Far too many to mention - “without cows civilisation might not have survived at all” Yep it’s full of such facts and quirky interesting information. Plus it has the wonderful Sir Quentin Blake illustrative cartoons, illustrating the nuances of medicine. How has modern medicine developed? From classical Greek, French and Latin language? To the inclusion of the 4 humours? Syphilis too gets plenty of mentions! On to characters like St Benedict of Nursia? James Phipps? John Hunter? I could go on…

100 ideas end the book, I pick just one list, “obviously” five nurses - which are - matron, staff nurse, specialist nurse, healthcare assistant and finally…. nurse shark? Yep! It’s a wonderful quirky book. Here’s one more nugget for you – Bathing? Marie Antoinette & Elizabeth I bathed once a month, Louis XIV went most of his life without….. And infections were everywhere, people stank everywhere.

The prevailing view - Where everybody stank, nobody stank……

Strengths & weaknesses?

Minor annoyances - no bibliography and references, no contact details for the author or social media contact details.
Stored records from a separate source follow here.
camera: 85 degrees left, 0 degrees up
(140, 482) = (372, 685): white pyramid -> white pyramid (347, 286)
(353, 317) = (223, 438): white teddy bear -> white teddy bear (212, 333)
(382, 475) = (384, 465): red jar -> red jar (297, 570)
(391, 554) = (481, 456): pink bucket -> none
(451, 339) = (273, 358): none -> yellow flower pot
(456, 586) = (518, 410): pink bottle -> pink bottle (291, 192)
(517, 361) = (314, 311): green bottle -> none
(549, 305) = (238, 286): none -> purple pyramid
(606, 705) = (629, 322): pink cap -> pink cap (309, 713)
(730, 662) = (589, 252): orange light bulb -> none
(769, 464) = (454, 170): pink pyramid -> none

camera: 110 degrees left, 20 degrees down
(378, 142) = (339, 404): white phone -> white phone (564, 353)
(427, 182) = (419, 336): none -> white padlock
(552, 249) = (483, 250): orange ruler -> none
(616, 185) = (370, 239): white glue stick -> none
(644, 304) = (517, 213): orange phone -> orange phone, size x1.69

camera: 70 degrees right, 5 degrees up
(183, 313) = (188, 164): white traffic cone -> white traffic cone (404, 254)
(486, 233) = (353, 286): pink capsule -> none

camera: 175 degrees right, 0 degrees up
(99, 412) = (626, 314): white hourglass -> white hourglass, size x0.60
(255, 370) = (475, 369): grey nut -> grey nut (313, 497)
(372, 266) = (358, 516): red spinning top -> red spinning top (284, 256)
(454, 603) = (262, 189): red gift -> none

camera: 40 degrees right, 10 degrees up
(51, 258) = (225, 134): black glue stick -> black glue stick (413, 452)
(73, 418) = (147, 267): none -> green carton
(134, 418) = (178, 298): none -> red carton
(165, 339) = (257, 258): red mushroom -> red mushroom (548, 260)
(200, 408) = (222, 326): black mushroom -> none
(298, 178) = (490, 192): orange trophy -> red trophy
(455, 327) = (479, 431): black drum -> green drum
Biggest strengths - I didn’t find it a descriptive read or a dry read, a wonderful eclectic and catholic mix of information. Pocket size, easily picked up and carried for moments of reading. A wonderful quirky, concise and humorous read.

Who should read it?

I suppose it will interest those more inclined to historical reading, which is a shame as it should appeal to anyone who enjoys reading, its relaxed style gives you foundation upon which to base further reading and exploring. It does remind me of John O’Farrell’s book “An Utterly Impartial History of Britain”. It has humour, historical facts and most of all an interesting subject matter.